• **TASK ITEM**
Word for word, restate the entries below, but exclude the images.

• **DATASET RECORDS**
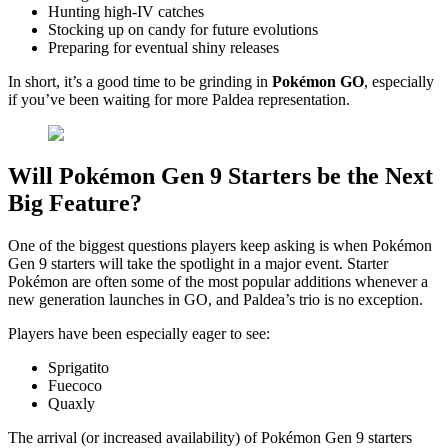
Hunting high-IV catches
Stocking up on candy for future evolutions
Preparing for eventual shiny releases
In short, it’s a good time to be grinding in
Pokémon GO
, especially
if you’ve been waiting for more Paldea representation.
Will Pokémon Gen 9 Starters be the Next
Big Feature?
One of the biggest questions players keep asking is when Pokémon
Gen 9 starters will take the spotlight in a major event. Starter
Pokémon are often some of the most popular additions whenever a
new generation launches in GO, and Paldea’s trio is no exception.
Players have been especially eager to see:
Sprigatito
Fuecoco
Quaxly
The arrival (or increased availability) of Pokémon Gen 9 starters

• **ANSWER TO THE PROBLEM**
Hunting high-IV catches
Stocking up on candy for future evolutions
Preparing for eventual shiny releases
In short, it’s a good time to be grinding in
Pokémon GO
, especially
if you’ve been waiting for more Paldea representation.
Will Pokémon Gen 9 Starters be the Next
Big Feature?
One of the biggest questions players keep asking is when Pokémon
Gen 9 starters will take the spotlight in a major event. Starter
Pokémon are often some of the most popular additions whenever a
new generation launches in GO, and Paldea’s trio is no exception.
Players have been especially eager to see:
Sprigatito
Fuecoco
Quaxly
The arrival (or increased availability) of Pokémon Gen 9 starters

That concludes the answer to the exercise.